### Your task
Search the entries for the word "format". Copy every line where it turns up.
- - - - -
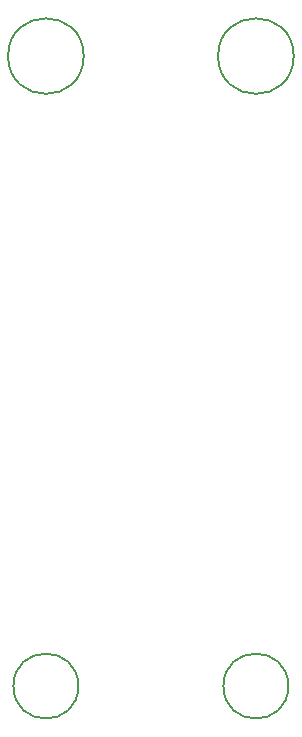
<source format=gbr>
%TF.GenerationSoftware,KiCad,Pcbnew,(6.0.9-0)*%
%TF.CreationDate,2024-06-20T10:27:38+02:00*%
%TF.ProjectId,vca-board,7663612d-626f-4617-9264-2e6b69636164,rev?*%
%TF.SameCoordinates,Original*%
%TF.FileFunction,Other,Comment*%
%FSLAX46Y46*%
G04 Gerber Fmt 4.6, Leading zero omitted, Abs format (unit mm)*
G04 Created by KiCad (PCBNEW (6.0.9-0)) date 2024-06-20 10:27:38*
%MOMM*%
%LPD*%
G01*
G04 APERTURE LIST*
%ADD10C,0.150000*%
G04 APERTURE END LIST*
D10*
%TO.C,H3*%
X56090000Y-99060000D02*
G75*
G03*
X56090000Y-99060000I-2750000J0D01*
G01*
%TO.C,H4*%
X74320000Y-45720000D02*
G75*
G03*
X74320000Y-45720000I-3200000J0D01*
G01*
%TO.C,H2*%
X56540000Y-45720000D02*
G75*
G03*
X56540000Y-45720000I-3200000J0D01*
G01*
%TO.C,H1*%
X73870000Y-99060000D02*
G75*
G03*
X73870000Y-99060000I-2750000J0D01*
G01*
%TD*%
M02*

</source>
- - - - -
### Reply to the task
<source format=gbr>
G04 Gerber Fmt 4.6, Leading zero omitted, Abs format (unit mm)*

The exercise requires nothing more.